One of the liveliest and most entertaining documentaries of the year, "Shut Up and Sing" takes a topical event -- the Dixie Chicks' dissing of President Bush at a London concert, prompting many country radio stations to ban their tunes -- and gives it a fresh and insightful airing. Like a few other great music documentaries, like Scorsese's "The Last Waltz" or "Metallica: Some Kind of Monster," the film transcends music (and even politics) to become a sizzling portrait of artists accidentally at a crossroads.
Veteran documentary filmmaker Barbara Kopple (who directed this film with Cecilia Peck, Gregory Peck's daughter) had extraordinary access to the immediate aftermath of the off-the-cuff comment heard 'round the world. She delivers a first-class documentary that has all the drama and catharsis of a feature.
When Chicks frontwoman Natalie Maines told a London audience in 2003 as the United States prepared to attack Iraq that she was ashamed Bush was from her home state of Texas, the crowd cheered. Yet the reaction stateside was swift and angry. Right away, the band is told by its managers and press people that there's fallout. And through all the fretting by their handlers about image and public reaction, the bandmates remain solid and cool. It's a pleasure to see a successful band undaunted by negative public reaction and the accompanying jitters from the sponsors and the suits.

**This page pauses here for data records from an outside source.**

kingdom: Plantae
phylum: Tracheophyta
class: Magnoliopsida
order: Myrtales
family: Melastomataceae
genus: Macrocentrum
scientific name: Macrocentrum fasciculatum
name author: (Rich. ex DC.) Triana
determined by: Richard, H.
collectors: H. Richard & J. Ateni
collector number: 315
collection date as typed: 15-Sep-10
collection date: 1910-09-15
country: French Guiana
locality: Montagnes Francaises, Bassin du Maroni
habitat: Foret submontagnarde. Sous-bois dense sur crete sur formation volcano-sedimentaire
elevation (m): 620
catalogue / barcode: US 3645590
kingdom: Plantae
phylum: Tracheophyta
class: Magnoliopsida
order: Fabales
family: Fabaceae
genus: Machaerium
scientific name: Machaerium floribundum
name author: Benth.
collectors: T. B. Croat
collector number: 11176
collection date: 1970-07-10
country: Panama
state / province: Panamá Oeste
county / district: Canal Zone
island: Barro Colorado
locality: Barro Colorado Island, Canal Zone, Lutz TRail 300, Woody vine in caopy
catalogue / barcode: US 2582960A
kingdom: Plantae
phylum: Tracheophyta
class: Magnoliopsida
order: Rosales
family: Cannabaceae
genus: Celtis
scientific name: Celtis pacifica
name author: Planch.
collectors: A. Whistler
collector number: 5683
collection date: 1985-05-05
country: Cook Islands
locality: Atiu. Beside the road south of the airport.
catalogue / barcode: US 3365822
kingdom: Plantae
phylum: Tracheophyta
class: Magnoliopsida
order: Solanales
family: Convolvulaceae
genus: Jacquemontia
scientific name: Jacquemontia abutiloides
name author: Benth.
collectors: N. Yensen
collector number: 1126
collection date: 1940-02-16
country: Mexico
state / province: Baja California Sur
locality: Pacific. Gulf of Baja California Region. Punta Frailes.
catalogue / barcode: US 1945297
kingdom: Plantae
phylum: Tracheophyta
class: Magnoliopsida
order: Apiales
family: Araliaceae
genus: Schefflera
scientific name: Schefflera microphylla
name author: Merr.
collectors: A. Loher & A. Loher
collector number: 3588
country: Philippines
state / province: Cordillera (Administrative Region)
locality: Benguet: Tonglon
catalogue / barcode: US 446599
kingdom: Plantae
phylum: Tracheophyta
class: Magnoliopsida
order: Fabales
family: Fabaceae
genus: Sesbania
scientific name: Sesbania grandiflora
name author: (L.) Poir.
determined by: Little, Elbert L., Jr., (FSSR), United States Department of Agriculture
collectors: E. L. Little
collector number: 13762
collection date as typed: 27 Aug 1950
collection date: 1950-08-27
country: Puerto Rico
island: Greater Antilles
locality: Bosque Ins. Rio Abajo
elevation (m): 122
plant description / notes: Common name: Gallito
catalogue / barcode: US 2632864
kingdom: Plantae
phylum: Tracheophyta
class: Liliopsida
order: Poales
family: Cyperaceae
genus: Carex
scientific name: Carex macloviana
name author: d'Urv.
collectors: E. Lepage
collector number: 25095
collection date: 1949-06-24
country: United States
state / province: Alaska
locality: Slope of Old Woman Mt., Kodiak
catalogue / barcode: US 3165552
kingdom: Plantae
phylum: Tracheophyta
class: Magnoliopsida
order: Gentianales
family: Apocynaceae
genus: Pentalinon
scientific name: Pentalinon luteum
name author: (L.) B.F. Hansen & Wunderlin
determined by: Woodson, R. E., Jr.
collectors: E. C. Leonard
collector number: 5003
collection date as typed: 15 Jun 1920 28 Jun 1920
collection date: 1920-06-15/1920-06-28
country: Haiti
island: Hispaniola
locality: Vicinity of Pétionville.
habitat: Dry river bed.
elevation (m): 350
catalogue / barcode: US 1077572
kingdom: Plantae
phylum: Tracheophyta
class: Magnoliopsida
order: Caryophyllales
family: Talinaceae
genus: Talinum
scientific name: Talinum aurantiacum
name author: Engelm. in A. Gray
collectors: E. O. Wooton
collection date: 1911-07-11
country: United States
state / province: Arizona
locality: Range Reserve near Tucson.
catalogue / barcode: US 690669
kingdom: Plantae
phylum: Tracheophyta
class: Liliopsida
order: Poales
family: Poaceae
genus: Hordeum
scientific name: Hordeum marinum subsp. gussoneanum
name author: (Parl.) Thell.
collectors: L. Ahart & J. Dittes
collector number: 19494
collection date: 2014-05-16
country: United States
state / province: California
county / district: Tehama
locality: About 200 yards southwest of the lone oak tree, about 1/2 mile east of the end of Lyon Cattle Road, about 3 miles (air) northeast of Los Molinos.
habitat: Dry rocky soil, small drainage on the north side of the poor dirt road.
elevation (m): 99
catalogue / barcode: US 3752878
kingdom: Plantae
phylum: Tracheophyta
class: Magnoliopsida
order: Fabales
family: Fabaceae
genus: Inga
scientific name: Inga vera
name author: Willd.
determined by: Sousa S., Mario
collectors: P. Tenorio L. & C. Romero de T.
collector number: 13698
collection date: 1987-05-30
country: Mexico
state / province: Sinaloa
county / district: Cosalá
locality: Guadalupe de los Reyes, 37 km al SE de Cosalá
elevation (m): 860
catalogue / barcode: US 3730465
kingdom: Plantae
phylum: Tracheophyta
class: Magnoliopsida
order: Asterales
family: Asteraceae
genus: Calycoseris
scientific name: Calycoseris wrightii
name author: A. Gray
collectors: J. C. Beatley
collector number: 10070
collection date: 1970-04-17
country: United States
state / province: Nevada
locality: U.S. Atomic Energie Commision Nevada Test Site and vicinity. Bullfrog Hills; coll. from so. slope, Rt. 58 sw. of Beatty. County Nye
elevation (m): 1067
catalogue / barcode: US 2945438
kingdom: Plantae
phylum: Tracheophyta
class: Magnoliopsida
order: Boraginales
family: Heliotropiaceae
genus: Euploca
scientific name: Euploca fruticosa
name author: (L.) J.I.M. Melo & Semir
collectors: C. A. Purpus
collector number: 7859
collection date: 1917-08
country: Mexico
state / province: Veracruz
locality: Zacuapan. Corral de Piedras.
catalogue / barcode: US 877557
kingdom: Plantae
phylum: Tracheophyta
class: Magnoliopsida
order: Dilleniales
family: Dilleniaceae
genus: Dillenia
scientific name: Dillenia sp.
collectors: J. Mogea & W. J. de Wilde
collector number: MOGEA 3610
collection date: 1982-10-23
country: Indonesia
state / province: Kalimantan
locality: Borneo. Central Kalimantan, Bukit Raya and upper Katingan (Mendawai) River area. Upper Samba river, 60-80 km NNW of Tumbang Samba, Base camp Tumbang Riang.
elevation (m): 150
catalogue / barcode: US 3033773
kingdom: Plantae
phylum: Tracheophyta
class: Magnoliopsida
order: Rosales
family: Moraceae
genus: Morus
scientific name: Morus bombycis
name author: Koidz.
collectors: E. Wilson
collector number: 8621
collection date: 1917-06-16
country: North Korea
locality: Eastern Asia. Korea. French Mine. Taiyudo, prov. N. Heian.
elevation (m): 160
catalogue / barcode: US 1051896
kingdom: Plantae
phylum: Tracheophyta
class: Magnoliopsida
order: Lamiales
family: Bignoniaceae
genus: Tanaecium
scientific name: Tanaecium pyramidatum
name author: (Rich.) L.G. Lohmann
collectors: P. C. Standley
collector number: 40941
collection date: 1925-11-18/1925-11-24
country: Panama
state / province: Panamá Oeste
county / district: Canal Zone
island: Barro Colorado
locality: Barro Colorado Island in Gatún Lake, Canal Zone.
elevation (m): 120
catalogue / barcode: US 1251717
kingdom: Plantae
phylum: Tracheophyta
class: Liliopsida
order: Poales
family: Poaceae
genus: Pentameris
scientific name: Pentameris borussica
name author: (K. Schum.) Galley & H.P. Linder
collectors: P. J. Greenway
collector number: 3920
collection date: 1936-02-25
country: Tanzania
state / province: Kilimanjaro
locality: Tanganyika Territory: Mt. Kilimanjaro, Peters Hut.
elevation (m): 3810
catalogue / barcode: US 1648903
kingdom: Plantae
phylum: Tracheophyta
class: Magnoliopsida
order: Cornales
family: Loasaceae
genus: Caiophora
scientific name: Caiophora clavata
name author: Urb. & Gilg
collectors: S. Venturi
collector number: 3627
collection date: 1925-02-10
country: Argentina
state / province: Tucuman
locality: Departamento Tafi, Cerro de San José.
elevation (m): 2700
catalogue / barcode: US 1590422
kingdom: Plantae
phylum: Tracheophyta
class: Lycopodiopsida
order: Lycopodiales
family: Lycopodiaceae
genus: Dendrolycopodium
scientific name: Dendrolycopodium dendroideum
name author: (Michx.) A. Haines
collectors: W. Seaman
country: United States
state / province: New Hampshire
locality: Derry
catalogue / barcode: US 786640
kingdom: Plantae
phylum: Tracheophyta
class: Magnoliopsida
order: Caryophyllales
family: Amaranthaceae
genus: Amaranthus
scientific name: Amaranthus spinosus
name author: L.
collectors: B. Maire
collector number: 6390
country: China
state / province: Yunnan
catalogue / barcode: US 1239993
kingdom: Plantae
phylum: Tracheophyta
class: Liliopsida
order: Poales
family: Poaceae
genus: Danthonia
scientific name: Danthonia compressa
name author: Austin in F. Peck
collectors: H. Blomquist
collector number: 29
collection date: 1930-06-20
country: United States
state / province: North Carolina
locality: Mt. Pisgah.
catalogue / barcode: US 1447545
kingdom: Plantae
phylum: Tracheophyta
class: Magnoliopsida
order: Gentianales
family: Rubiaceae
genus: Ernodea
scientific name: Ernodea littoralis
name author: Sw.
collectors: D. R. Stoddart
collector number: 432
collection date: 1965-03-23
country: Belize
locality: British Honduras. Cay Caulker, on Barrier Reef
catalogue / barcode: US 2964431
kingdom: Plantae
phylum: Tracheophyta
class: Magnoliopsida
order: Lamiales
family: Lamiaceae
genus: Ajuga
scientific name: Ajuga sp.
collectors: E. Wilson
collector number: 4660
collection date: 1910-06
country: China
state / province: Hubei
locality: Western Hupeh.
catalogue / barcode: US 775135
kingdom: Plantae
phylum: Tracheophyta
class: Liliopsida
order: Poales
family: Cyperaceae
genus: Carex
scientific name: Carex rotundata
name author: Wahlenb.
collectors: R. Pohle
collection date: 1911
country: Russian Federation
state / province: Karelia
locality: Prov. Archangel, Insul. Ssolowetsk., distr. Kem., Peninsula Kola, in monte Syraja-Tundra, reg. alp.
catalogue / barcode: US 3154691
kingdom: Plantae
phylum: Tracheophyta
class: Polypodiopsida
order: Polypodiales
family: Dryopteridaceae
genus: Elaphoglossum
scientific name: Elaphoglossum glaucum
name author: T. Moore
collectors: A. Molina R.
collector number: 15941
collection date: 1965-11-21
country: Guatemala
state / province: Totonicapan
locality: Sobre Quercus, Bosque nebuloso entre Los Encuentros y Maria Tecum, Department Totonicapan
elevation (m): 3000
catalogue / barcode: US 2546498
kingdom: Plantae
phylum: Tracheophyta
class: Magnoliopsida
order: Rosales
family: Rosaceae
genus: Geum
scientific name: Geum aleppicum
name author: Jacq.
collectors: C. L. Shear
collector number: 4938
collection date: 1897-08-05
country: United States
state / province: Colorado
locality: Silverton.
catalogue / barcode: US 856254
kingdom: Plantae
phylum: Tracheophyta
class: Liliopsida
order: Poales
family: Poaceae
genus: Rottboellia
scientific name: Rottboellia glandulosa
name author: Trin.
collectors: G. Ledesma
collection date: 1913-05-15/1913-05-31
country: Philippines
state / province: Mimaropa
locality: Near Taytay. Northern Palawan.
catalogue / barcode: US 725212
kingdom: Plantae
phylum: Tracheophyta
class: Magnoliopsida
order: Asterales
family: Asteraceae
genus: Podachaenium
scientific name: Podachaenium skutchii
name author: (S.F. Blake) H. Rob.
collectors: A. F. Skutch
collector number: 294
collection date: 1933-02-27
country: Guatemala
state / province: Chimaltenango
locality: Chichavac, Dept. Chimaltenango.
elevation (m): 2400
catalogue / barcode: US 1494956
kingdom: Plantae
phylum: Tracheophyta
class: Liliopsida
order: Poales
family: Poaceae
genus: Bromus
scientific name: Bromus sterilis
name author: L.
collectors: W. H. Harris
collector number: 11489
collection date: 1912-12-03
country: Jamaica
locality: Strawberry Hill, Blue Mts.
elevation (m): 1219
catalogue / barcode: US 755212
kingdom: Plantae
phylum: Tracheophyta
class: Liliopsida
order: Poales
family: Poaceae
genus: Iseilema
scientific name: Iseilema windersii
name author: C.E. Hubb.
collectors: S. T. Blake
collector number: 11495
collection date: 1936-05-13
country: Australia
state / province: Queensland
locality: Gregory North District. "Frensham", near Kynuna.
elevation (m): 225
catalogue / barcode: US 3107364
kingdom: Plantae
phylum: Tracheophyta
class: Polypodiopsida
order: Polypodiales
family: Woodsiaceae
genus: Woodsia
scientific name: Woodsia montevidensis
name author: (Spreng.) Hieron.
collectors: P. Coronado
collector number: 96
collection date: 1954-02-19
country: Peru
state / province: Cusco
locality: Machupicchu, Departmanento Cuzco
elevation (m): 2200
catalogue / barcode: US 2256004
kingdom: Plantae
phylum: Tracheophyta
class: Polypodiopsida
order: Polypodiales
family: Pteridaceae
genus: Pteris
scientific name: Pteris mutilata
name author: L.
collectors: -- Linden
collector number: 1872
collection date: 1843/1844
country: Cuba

As Maines takes the brunt of the organized hate campaign by religious extremists -- there's even a death threat just before a concert -- her bandmates, sisters Emily Robison and Martie Maguire, show remarkable resilience, loyalty and artistic integrity. They take the issues and the consequences seriously but never themselves.
The death threat is chilling, but so are the crowds that show up at concert dates with signs denouncing the Chicks as traitors, and the country-music DJs who spew vitriol about the band on the air and refuse to play their records. It's hard to imagine now that the Chicks faced real career jeopardy over this expression of anti-war sentiment.
Kopple, who produced the 2004 documentary "WMD: Weapons of Mass Deception" and whose social humanism was best revealed in her acclaimed film about striking miners, "Harlan Country USA," clearly sympathizes with the Chicks' politics. But the film isn't a Michael Moore-style polemic. Instead what emerges, thanks to Kopple's skill and good fortune to be there, is how three performers react to the glare of a spotlight and the outside pressure to backpedal and soften their image. The band's management, for instance, objects to the now-famous Entertainment Weekly cover that featured the Chicks literally branded, but the band wanted to do it, a decision that now seems a no-brainer. The film also brilliantly depicts the extraordinary importance put on performers by our celebrity-obsessed culture. The sight of kids and parents burning Dixie Chicks CDs is shocking and makes one wonder why such outrage is never directed at politicians.
Maines' anger and hurt only galvanized her to become a better songwriter, and in preparing to go on tour away from their country base, the Dixie Chicks, in the end, got a whole new audience and recognition. Kopple's footage includes Maines rehearsing "Not Ready to Make Nice," the defiant response to criticism and censorship that would become a hit single. On tour to promote their first non-country CD, "Taking the Long Way," the documentary's onstage moments are infectious and masterfully filmed (Kopple's other credits include "Wild Man Blues," for which she went on the road with Woody Allen as he played clarinet with Dixieland bands.) When the Chicks play London again one year after the incident and Maines takes the stage -- well, let's just say this chick has balls. "Shut Up and Sing" is a near-perfect blending of gravitas and levity and, in the end, a terrific show-biz tale.